ReachTEL published a poll yesterday of 891 respondents in New South Wales and Victoria showing Anthony Albanese favoured over Shorten by 60.9-39.1 in New South Wales and 54.0-46.0 in Victoria. Each had slight leads over Tony Abbott as preferred prime minister in Victoria and slight deficits in New South Wales. Results on voting intention confirmed the general impression from the limited national polling in finding no honeymoon bounce for the new government.

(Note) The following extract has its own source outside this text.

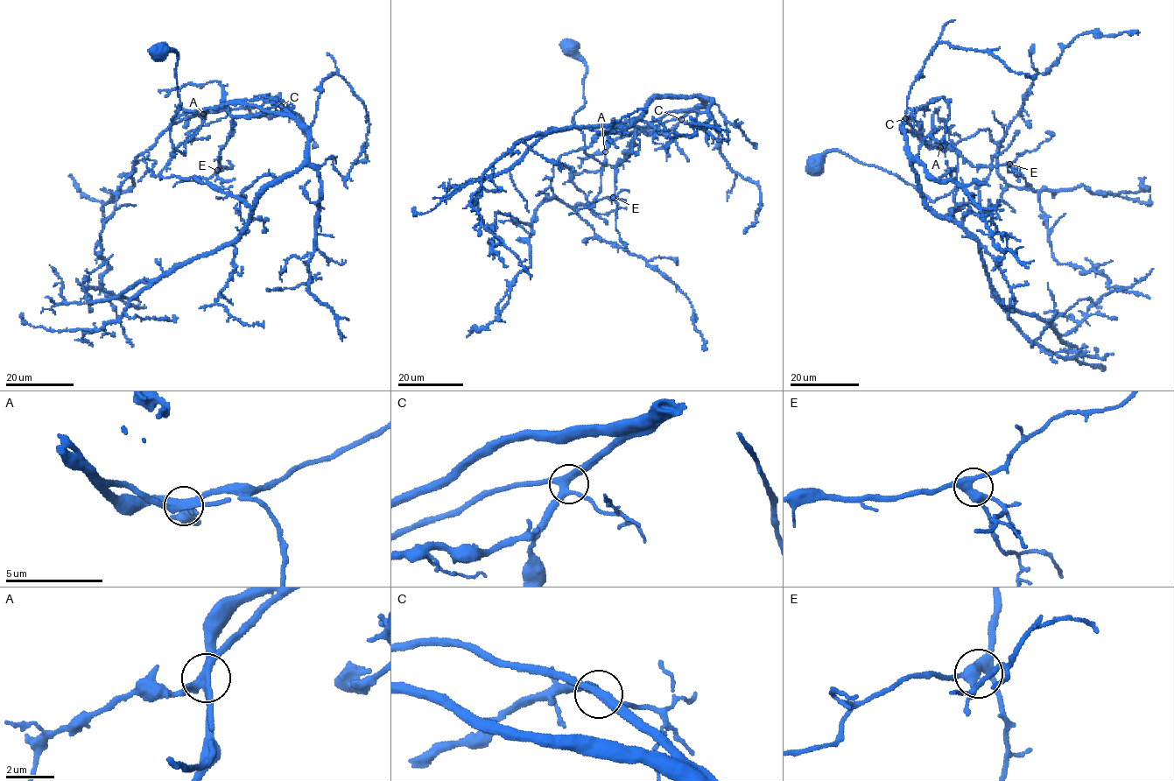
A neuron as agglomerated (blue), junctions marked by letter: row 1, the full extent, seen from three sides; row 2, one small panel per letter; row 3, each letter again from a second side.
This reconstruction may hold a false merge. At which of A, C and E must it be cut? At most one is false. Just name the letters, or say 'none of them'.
none of them

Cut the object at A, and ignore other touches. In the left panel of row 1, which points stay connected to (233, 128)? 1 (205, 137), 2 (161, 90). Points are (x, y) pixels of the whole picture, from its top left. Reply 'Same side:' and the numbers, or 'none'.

Electoral Commissioner Ed Killesteyn has ordered a recount of above-the-line votes for the Western Australian Senate, which will change the result of two Senate seats if a 14-vote gap between the Shooters and Fishers and Australian Christians parties is reversed. Also under review are votes declared informal the first time around, which is always a grey area. Tireless anonymous blogger TruthSeeker has performed good work in identifying count peculiarities potentially significant enough to turn the result, including a popular favourite known as the Waggrakine discrepancy.
The Fairfax recount limps with the Clive Palmer camp apparently challenging any vote that doesn’t go its way, thereby requiring it to be sent for determination by the state electoral officer in Brisbane. AAP reports the result won’t be known for at least another week.
UPDATE: GhostWhoVotes relates that ReachTEL has let rip with its first post-election poll of national voting intention, and it continues an unbroken run of such polling in plotting a position for the Coalition south of what it achieved at the election, however slightly. Coming off a large-even-for-ReachTEL sample of 3600, it shows the Coalition with a two-party preferred lead of 52.1-47.9, compared with roughly 53.5-46.5 at the election, from primary votes of 45.4% for the Coalition (45.6% at the election), 35.3% for Labor (33.4%) and 8.6% for the Greens (unchanged). Tony Abbott’s performance is rated good by 40.5% and poor by 40.2%.